◆ **TRY IT**:
Please repeat the lines below, exactly and only, from the one that holds "right ankle: (180, 502, 13)" through the one that holds "right shoulder: (206, 307, 14)".

◆ **RECORD SET**:

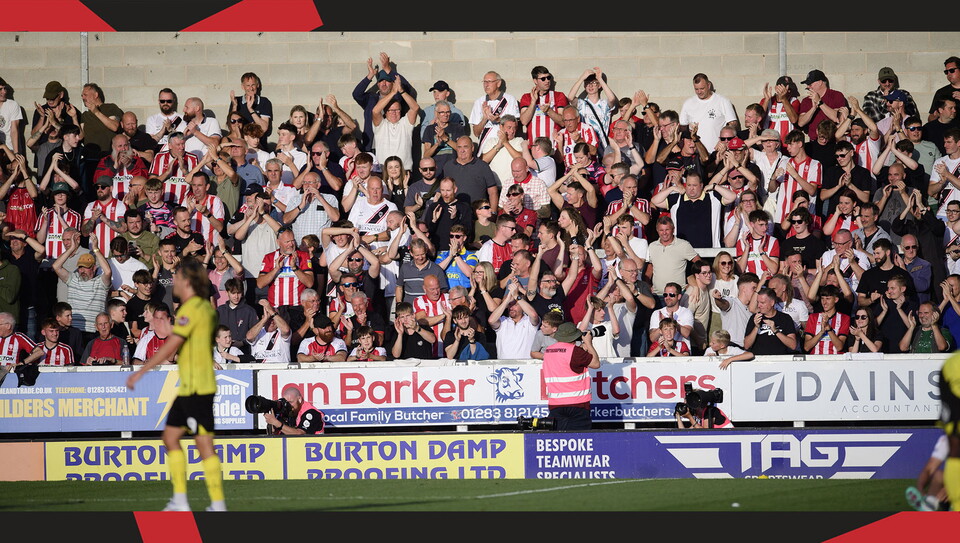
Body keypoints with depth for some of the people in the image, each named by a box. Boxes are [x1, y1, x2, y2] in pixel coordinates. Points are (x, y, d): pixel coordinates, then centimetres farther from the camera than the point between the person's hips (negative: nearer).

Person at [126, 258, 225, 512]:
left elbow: (170, 347, -19)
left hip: (196, 388, -10)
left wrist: (141, 371, -14)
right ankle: (180, 502, 13)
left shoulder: (191, 309, -15)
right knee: (170, 436, 13)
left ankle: (218, 505, -6)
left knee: (204, 443, -8)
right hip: (188, 388, 10)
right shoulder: (206, 307, 14)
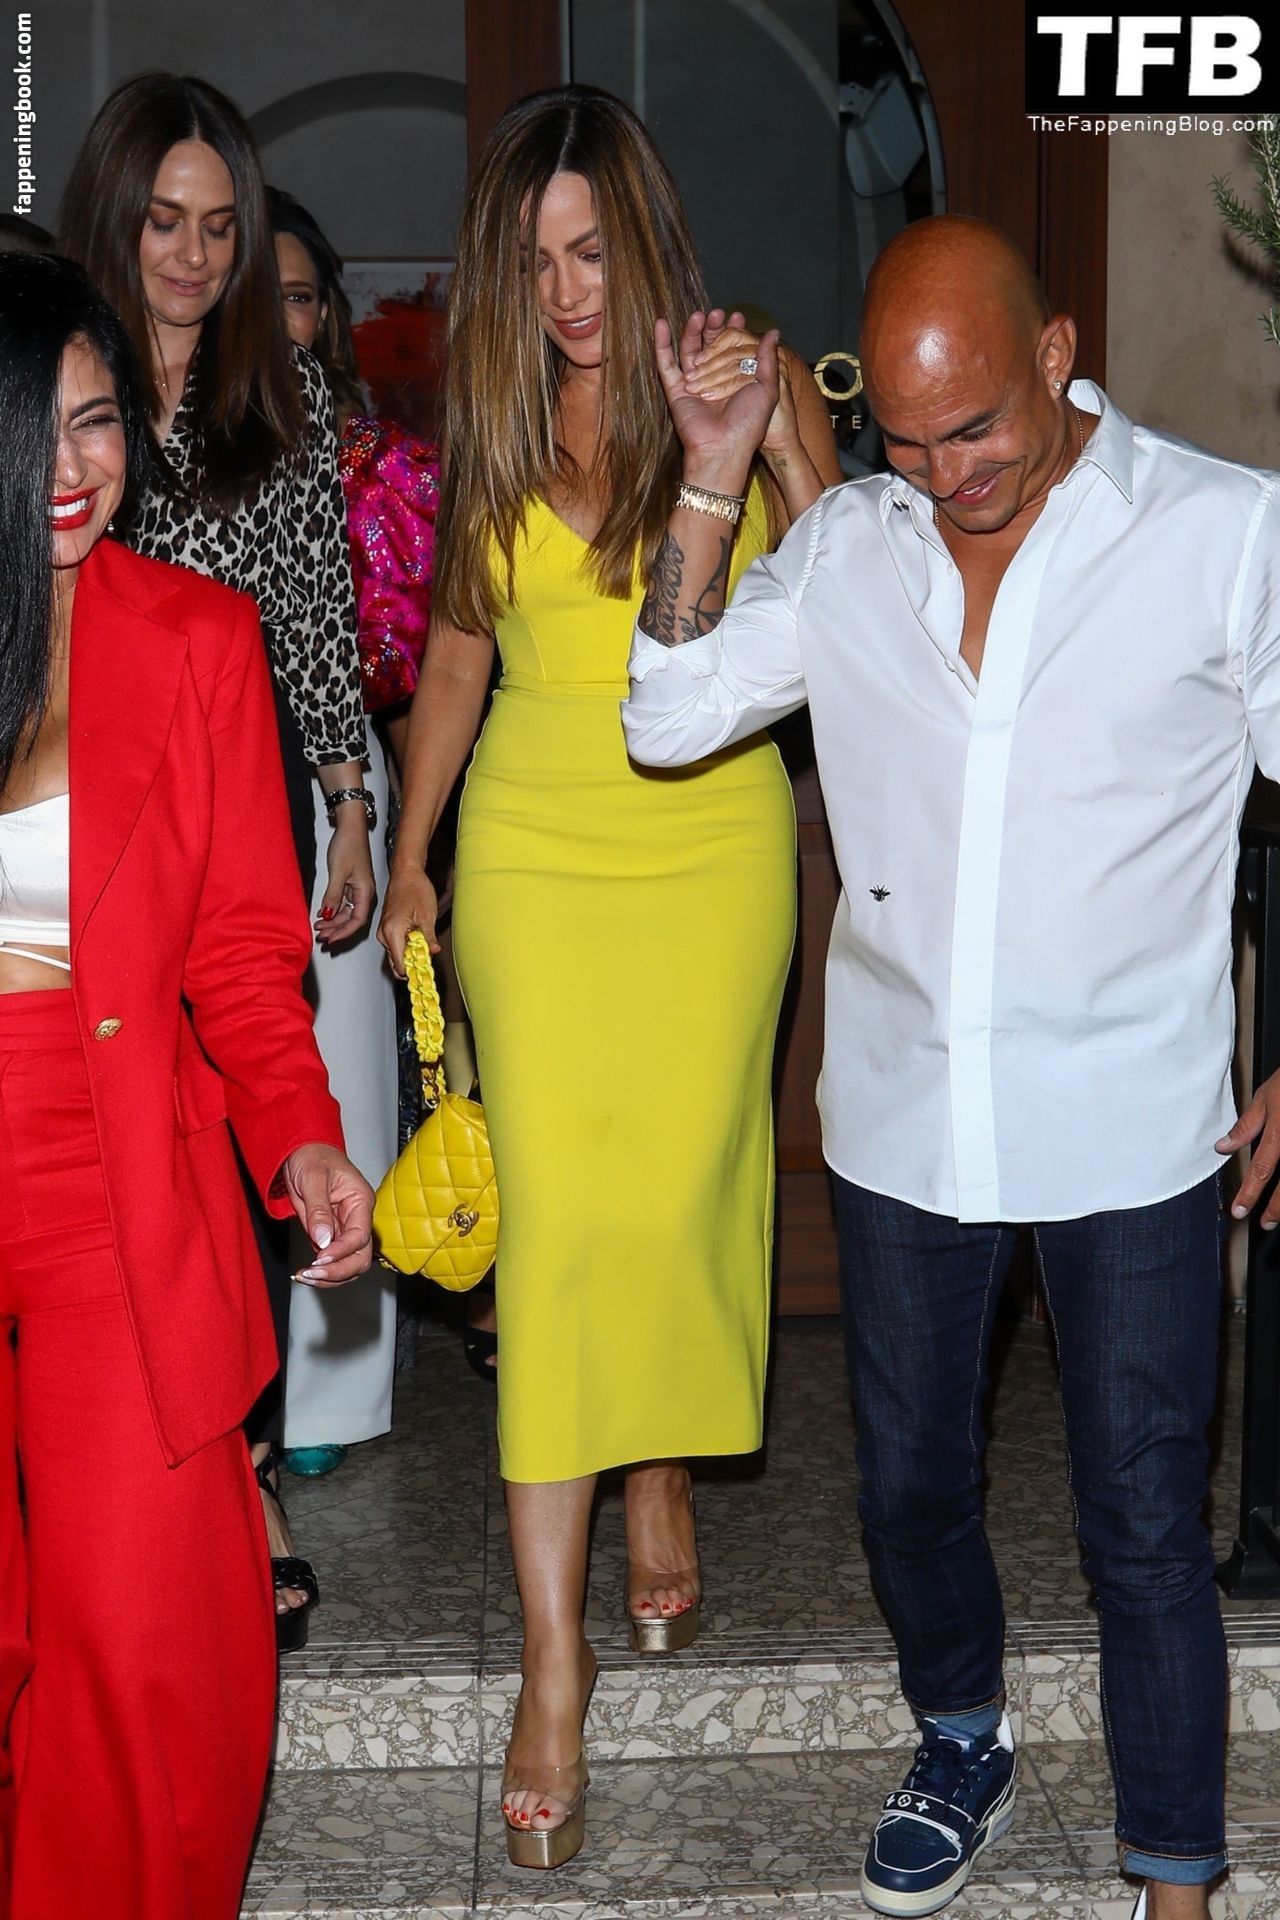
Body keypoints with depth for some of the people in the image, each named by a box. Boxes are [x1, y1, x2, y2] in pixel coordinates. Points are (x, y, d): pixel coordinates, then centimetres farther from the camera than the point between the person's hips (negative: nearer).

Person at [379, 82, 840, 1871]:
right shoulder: (493, 413, 5)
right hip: (537, 849, 1)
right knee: (555, 1220, -6)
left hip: (716, 843, -1)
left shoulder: (755, 379, -1)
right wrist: (407, 855, 16)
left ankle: (666, 1491, 31)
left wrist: (765, 444, -18)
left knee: (678, 1196, 1)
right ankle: (555, 1667, -3)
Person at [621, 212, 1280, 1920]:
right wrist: (712, 484, -11)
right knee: (909, 1488, 18)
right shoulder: (847, 543, 1)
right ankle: (962, 1746, 45)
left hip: (1130, 1126, -3)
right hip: (903, 1117, 4)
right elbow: (670, 720, -4)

◆ **FINISHED TASK**:
right ankle: (180, 502, 13)
left shoulder: (191, 309, -15)
right knee: (170, 436, 13)
left ankle: (218, 505, -6)
left knee: (204, 443, -8)
right hip: (188, 388, 10)
right shoulder: (206, 307, 14)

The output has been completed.